JMR: It’s so sad. It’s so tragic. When I go to the Halekulani to see Kanoe Miller and her husband, see Kanoe dance, I always wear a muumuu.
BDP: We used to wear them all the time.
JMR: I know. It’s too bad.
JMR: I mean, the island is losing a lot of its flavor.
BDP: Do you have anything else you like to tell us?
JMR: We’re hoping to name the park going into the new cooking area at Fort Ruger. You know where they have the-
BDP: The culinary school?
JMR: The culinary school on the right-hand side, right next to Trousseau and Monsarrat. They have a little park and we’re hoping to name that after my grandfather.
BDP: Oh, how exciting.
JMR: They have to find out who owns that park.
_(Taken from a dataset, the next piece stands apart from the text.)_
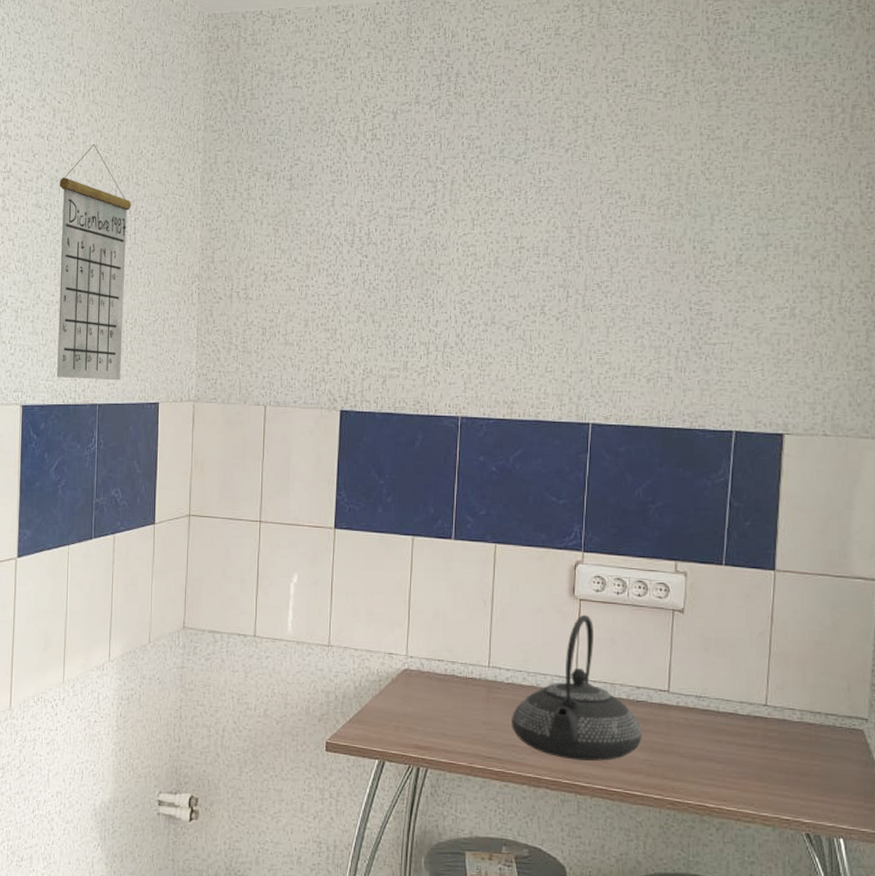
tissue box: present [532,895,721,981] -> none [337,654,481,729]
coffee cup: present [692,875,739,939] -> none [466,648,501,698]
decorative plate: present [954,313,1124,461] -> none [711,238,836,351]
Does the state own it? Does the university own it? Does, you know … As soon as they find out, we’re hoping to put a plaque up.
BDP: Oh, how nice. That’s wonderful.
JMR: Because he had all his cows up there.
BDP: Sure. Thank you so much Joan for being here today. I’m sure this is really interesting information. It will be a great addition to our archives.
JMR: Oh, my pleasure. I wish I could … I could probably go on for another 16 hours, but I think that’s it.
BDP: Thank you.
JMR: Thank you for asking me. I’ve enjoyed this very much.